Copy all the entries word for word, but omit the pictures.

* * * * * * *

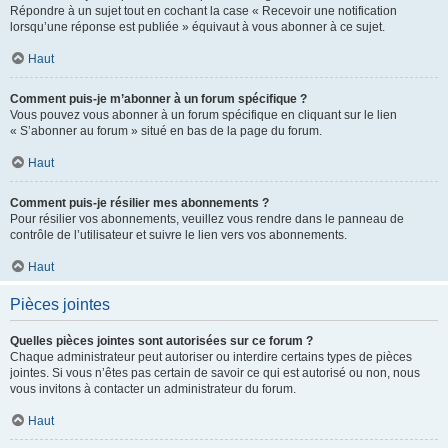
Répondre à un sujet tout en cochant la case « Recevoir une notification
lorsqu’une réponse est publiée » équivaut à vous abonner à ce sujet.
Haut
Comment puis-je m’abonner à un forum spécifique ?
Vous pouvez vous abonner à un forum spécifique en cliquant sur le lien
« S’abonner au forum » situé en bas de la page du forum.
Haut
Comment puis-je résilier mes abonnements ?
Pour résilier vos abonnements, veuillez vous rendre dans le panneau de
contrôle de l’utilisateur et suivre le lien vers vos abonnements.
Haut
Pièces jointes
Quelles pièces jointes sont autorisées sur ce forum ?
Chaque administrateur peut autoriser ou interdire certains types de pièces
jointes. Si vous n’êtes pas certain de savoir ce qui est autorisé ou non, nous
vous invitons à contacter un administrateur du forum.
Haut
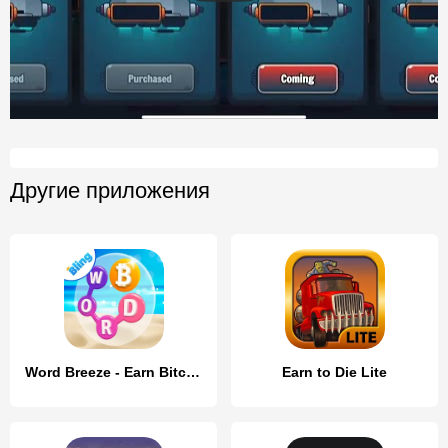
Другие приложения
Word Breeze - Earn Bitcoin
Earn to Die Lite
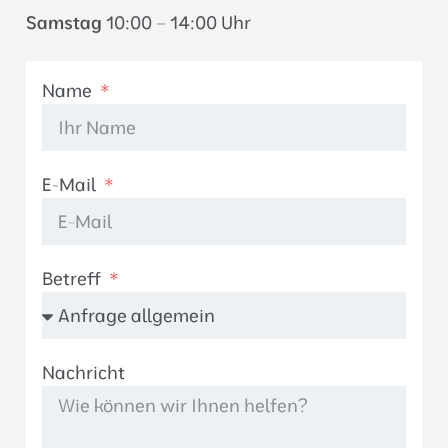
Samstag
10:00 – 14:00 Uhr
Name
E-Mail
Betreff
Nachricht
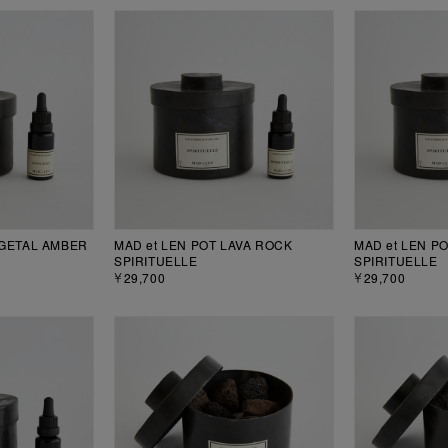
EGETAL AMBER
MAD et LEN POT LAVA ROCK
MAD et LEN P
SPIRITUELLE
SPIRITUELLE
￥29,700
￥29,700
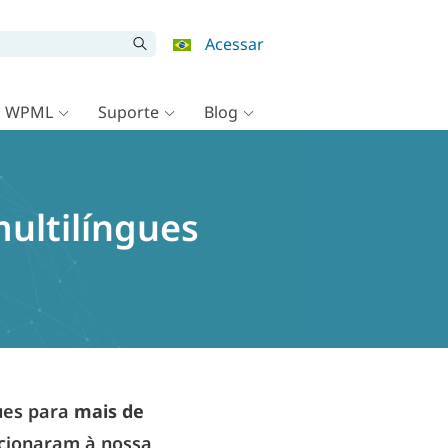
Acessar
o WPML
Suporte
Blog
ultilíngues
ues para
mais de
dicionaram à nossa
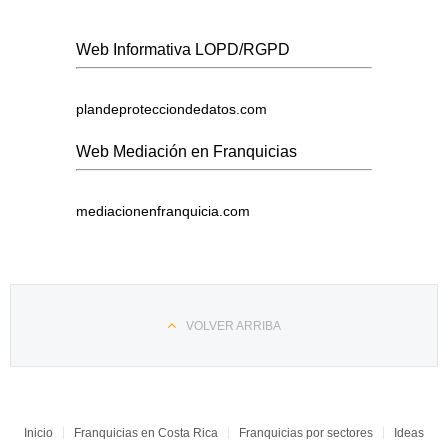
Web Informativa LOPD/RGPD
plandeprotecciondedatos.com
Web Mediación en Franquicias
mediacionenfranquicia.com
VOLVER ARRIBA
Inicio
Franquicias en Costa Rica
Franquicias por sectores
Ideas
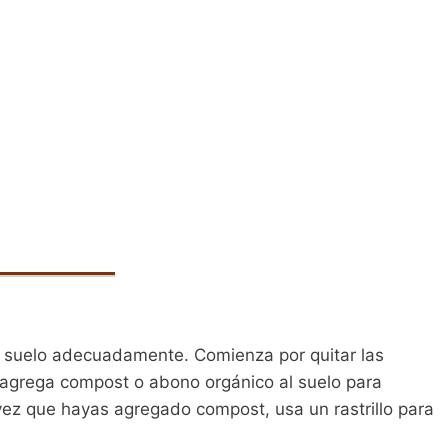
el suelo adecuadamente. Comienza por quitar las
o, agrega compost o abono orgánico al suelo para
 vez que hayas agregado compost, usa un rastrillo para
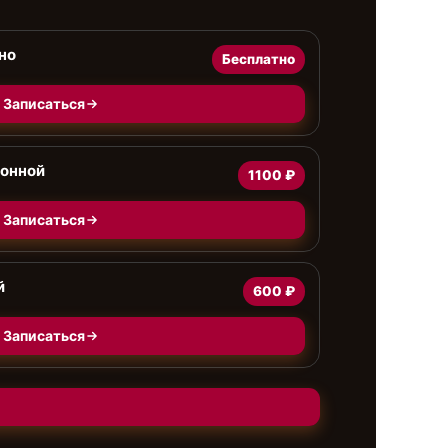
но
Бесплатно
Записаться
ионной
1100 ₽
Записаться
й
600 ₽
Записаться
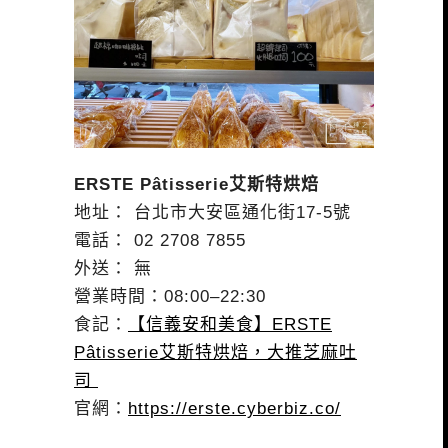
ERSTE Pâtisserie艾斯特烘焙
地址： 台北市大安區通化街17-5號
電話： 02 2708 7855
外送： 無
營業時間：08:00–22:30
食記：
【信義安和美食】ERSTE
Pâtisserie艾斯特烘焙，大推芝麻吐
司
官網：
https://erste.cyberbiz.co/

* * * * * * *

**ANSWER SPACE:**
Répondre à un sujet tout en cochant la case « Recevoir une notification
lorsqu’une réponse est publiée » équivaut à vous abonner à ce sujet.
Haut
Comment puis-je m’abonner à un forum spécifique ?
Vous pouvez vous abonner à un forum spécifique en cliquant sur le lien
« S’abonner au forum » situé en bas de la page du forum.
Haut
Comment puis-je résilier mes abonnements ?
Pour résilier vos abonnements, veuillez vous rendre dans le panneau de
contrôle de l’utilisateur et suivre le lien vers vos abonnements.
Haut
Pièces jointes
Quelles pièces jointes sont autorisées sur ce forum ?
Chaque administrateur peut autoriser ou interdire certains types de pièces
jointes. Si vous n’êtes pas certain de savoir ce qui est autorisé ou non, nous
vous invitons à contacter un administrateur du forum.
Haut
Другие приложения
Word Breeze - Earn Bitcoin
Earn to Die Lite
Samstag
10:00 – 14:00 Uhr
Name
E-Mail
Betreff
Nachricht
EGETAL AMBER
MAD et LEN POT LAVA ROCK
MAD et LEN P
SPIRITUELLE
SPIRITUELLE
￥29,700
￥29,700
Acessar
o WPML
Suporte
Blog
ultilíngues
ues para
mais de
dicionaram à nossa
Web Informativa LOPD/RGPD
plandeprotecciondedatos.com
Web Mediación en Franquicias
mediacionenfranquicia.com
VOLVER ARRIBA
Inicio
Franquicias en Costa Rica
Franquicias por sectores
Ideas
el suelo adecuadamente. Comienza por quitar las
o, agrega compost o abono orgánico al suelo para
 vez que hayas agregado compost, usa un rastrillo para
но
Бесплатно
Записаться
ионной
1100 ₽
Записаться
й
600 ₽
Записаться
ERSTE Pâtisserie艾斯特烘焙
地址： 台北市大安區通化街17-5號
電話： 02 2708 7855
外送： 無
營業時間：08:00–22:30
食記：
【信義安和美食】ERSTE
Pâtisserie艾斯特烘焙，大推芝麻吐
司
官網：
https://erste.cyberbiz.co/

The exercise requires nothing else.